La médiation linguistique au fondement du sens partagé : vers un paradigme de l'enaction en didactique des langues
Résumé
Les mots ont leur histoire, ils naissent du besoin d’exprimer, de partager de nouvelles expériences, de nouvelles idées. Ils voyagent, s’hybrident, se métamorphosent, s’accouplent, se séparent, résistent à la traduction. Témoins vivants du sens et des valeurs que nous attribuons au monde, les mots habillent d’abord notre sensorialité. En effet, la façon dont nous nous percevons dans le monde et la façon dont nous percevons au travers du monde est médiée par nos sens, par la mémoire de nos expériences vécues, reconstruites et imaginées. Le mot médiation a fait ce long chemin : identifié dès le XIIIe siècle pour désigner une intervention humaine entre deux parties, il vient du verbe latin médiare « être au milieu ». Dans son acception contemporaine, il s’applique à la fonction d’intermédiaire, notamment dans des emplois didactiques [1]
[1] Alain Rey. Dictionnaire historique de la langue française....
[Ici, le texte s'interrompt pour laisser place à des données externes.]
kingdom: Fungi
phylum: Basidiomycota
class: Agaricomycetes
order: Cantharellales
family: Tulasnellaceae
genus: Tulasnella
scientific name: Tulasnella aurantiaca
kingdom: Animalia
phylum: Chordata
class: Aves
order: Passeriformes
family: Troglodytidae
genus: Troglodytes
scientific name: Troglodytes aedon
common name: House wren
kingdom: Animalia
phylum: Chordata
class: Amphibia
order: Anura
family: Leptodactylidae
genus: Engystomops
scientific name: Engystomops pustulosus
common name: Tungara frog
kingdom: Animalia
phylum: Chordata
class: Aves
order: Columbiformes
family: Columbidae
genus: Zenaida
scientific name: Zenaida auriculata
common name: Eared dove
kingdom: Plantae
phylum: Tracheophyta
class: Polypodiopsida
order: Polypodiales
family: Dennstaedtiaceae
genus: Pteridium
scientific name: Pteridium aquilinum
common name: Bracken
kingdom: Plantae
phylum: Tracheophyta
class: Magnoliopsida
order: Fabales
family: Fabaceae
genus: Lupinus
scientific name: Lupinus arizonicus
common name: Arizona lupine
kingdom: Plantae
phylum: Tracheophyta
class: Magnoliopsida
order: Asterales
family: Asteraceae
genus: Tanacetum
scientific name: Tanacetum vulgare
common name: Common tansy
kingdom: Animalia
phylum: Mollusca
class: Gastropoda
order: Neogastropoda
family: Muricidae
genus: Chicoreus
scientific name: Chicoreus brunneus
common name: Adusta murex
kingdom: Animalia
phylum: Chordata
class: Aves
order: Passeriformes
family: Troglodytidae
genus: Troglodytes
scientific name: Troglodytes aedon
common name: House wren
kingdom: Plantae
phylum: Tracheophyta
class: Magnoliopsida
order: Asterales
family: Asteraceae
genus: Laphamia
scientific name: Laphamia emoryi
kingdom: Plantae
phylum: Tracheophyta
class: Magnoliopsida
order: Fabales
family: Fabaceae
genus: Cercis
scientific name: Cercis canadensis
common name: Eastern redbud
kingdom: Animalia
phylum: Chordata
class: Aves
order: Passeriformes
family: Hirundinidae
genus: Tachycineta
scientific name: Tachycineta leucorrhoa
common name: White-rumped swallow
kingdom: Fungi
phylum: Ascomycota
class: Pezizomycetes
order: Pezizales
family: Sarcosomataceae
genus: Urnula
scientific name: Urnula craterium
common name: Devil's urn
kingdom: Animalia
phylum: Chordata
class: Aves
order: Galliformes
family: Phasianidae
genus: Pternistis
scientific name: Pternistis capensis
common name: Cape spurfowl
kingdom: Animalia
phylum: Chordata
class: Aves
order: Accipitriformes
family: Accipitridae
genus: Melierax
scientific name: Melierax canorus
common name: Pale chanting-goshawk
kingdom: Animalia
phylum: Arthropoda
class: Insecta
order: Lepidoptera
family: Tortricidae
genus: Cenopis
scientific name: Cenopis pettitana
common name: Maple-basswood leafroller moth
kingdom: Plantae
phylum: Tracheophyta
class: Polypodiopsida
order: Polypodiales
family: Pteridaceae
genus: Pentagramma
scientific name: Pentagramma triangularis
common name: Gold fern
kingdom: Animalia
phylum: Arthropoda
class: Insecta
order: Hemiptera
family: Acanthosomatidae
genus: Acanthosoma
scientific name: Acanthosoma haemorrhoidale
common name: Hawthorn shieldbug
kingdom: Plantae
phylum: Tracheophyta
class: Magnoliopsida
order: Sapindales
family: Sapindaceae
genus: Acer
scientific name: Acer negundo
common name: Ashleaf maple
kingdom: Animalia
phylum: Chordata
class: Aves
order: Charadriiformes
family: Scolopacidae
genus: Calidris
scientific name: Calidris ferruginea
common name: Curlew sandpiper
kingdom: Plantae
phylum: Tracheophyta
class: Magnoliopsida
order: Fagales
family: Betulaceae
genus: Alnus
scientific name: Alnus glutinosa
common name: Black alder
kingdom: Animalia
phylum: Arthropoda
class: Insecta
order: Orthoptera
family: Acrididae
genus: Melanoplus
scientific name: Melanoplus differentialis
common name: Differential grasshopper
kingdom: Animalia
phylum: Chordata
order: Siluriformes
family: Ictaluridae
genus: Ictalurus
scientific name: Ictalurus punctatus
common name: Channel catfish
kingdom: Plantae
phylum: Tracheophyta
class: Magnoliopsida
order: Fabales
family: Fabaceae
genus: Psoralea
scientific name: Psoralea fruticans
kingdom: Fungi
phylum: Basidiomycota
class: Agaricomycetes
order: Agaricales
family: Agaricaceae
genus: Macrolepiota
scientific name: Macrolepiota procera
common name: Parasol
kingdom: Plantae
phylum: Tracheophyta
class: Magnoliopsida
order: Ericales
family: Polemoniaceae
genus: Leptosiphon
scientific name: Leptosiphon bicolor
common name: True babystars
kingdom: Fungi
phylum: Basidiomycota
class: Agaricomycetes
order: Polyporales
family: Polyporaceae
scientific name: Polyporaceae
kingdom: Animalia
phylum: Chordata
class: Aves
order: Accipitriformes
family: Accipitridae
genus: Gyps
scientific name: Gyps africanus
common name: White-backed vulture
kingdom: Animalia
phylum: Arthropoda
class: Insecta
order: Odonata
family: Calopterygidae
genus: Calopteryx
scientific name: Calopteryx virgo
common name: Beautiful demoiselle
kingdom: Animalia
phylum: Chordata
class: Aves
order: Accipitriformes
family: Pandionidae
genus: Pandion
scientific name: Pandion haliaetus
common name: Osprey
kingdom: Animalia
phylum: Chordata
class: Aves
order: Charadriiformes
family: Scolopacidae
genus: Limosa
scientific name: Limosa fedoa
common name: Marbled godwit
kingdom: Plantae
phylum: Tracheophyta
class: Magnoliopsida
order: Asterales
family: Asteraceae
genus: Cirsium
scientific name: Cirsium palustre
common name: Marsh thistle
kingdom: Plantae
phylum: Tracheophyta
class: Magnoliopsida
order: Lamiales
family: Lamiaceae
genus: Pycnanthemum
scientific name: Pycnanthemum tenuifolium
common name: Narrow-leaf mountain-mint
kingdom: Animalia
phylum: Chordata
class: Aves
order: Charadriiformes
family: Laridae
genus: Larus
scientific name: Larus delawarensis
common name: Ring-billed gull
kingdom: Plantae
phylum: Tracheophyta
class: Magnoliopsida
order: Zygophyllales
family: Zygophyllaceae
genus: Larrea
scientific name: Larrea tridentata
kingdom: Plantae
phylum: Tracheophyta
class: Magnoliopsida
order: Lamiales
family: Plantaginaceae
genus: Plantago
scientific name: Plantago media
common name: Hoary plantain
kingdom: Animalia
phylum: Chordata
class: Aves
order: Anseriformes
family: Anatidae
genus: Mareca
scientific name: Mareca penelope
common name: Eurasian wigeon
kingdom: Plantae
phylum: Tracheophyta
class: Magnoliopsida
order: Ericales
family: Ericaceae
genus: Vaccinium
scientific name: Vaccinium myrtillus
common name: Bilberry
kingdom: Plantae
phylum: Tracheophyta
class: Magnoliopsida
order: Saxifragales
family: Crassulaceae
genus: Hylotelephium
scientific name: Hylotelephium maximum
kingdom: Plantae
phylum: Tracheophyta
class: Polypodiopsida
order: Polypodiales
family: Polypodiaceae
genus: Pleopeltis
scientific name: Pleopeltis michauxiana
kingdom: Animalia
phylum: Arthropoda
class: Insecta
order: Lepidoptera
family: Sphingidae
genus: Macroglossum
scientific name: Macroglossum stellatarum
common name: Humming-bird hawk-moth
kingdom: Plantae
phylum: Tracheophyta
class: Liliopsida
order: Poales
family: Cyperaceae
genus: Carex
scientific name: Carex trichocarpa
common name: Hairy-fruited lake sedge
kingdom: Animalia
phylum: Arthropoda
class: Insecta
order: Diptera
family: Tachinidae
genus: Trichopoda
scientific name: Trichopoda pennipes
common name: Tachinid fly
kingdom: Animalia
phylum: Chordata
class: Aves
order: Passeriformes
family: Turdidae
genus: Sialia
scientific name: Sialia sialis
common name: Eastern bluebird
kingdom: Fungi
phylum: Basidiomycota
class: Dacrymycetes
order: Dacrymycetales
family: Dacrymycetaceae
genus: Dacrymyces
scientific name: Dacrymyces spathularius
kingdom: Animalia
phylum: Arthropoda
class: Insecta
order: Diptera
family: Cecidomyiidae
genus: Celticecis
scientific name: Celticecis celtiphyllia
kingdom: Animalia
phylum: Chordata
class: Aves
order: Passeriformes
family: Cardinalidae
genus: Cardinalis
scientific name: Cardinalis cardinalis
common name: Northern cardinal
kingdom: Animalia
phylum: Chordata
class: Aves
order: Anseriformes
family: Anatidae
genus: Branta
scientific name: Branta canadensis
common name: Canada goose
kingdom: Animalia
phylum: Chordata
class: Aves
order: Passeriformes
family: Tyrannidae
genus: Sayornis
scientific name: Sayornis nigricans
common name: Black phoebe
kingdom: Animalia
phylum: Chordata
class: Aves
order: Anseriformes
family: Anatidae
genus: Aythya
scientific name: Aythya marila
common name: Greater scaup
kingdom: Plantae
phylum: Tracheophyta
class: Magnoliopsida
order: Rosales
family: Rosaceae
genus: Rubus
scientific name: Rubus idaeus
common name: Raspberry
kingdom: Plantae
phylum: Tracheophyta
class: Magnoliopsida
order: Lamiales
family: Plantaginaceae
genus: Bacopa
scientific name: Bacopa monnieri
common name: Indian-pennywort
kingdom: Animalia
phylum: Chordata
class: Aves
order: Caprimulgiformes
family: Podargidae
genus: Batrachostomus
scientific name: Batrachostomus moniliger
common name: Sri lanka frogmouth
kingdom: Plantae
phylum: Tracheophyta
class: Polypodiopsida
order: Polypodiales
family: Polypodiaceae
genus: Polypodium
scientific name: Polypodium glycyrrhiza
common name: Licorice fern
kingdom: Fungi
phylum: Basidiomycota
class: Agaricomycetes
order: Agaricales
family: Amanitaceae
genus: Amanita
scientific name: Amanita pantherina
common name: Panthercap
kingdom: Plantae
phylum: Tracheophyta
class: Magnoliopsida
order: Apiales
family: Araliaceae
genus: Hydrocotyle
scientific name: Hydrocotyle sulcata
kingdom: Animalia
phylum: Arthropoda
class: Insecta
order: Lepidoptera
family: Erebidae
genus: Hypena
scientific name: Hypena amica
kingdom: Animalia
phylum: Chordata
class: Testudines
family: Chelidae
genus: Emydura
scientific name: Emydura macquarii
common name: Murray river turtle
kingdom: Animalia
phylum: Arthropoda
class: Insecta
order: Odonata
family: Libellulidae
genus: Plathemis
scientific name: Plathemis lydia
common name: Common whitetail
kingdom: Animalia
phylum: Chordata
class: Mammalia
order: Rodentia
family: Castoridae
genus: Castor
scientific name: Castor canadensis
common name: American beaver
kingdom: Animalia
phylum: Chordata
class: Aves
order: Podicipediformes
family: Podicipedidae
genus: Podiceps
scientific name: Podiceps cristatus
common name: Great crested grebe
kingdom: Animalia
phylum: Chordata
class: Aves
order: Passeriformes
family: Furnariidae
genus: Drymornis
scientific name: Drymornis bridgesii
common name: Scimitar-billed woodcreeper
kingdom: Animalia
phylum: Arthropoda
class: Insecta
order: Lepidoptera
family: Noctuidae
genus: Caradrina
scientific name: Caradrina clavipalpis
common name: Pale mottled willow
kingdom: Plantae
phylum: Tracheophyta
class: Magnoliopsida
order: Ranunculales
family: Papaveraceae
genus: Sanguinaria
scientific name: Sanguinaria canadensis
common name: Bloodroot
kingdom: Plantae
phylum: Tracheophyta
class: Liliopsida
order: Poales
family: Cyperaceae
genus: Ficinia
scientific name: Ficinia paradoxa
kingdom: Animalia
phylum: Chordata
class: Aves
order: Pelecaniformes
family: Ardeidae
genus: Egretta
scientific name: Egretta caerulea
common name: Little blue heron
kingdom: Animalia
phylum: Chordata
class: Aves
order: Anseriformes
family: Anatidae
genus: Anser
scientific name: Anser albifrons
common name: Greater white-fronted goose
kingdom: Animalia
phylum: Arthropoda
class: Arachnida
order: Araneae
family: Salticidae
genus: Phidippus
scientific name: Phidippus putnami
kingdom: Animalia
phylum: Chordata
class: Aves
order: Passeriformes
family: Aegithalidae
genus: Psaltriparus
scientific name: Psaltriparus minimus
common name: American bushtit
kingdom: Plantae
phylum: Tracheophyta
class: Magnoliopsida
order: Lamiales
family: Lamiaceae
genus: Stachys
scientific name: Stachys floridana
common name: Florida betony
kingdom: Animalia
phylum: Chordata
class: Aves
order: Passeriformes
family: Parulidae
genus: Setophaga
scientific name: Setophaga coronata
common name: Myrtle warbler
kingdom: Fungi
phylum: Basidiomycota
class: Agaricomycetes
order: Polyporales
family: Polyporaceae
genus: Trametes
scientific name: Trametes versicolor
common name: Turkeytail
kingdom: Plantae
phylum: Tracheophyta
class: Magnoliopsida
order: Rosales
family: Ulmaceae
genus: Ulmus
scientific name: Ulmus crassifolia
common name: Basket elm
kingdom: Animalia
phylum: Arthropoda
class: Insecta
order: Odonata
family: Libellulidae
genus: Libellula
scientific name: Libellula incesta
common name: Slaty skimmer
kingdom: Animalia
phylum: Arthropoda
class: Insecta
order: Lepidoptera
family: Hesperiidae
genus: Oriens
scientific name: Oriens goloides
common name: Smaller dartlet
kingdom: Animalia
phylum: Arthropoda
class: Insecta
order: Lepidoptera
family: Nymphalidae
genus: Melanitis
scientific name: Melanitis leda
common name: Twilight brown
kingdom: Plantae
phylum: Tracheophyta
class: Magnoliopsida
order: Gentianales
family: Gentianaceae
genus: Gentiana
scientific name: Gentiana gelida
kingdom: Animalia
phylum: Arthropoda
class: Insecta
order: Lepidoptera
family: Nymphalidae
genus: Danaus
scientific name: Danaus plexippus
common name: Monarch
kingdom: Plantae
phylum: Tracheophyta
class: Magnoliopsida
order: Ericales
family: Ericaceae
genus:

, mais de façon plus complexe, ce mot suggère à la fois un état sans milieu, sans intermédiaire, ni dans le temps, ni dans l’espace (Trocmé-Fabre, 1994), un couplage structurel (Varela, 1989) ou encore un espace de potentialisation (Aden, 2009a) et d’actualisation de la connaissance. Entre état, processus et résultat, nous allons tenter de définir cette notion dans une théorie systémique de la connaissance qui postule 1) que le système cognitif est dépendant du monde qu’il connaît ; 2) que le contenu de la connaissance est co-déterminé par les interactions entre les sujets entre eux et avec le monde. Cette théorie marque un tournant épistémologique pour les sciences cognitives, celui du passage d’une conception représentationniste et solipsiste de la connaissance à un modèle de type émergentiste.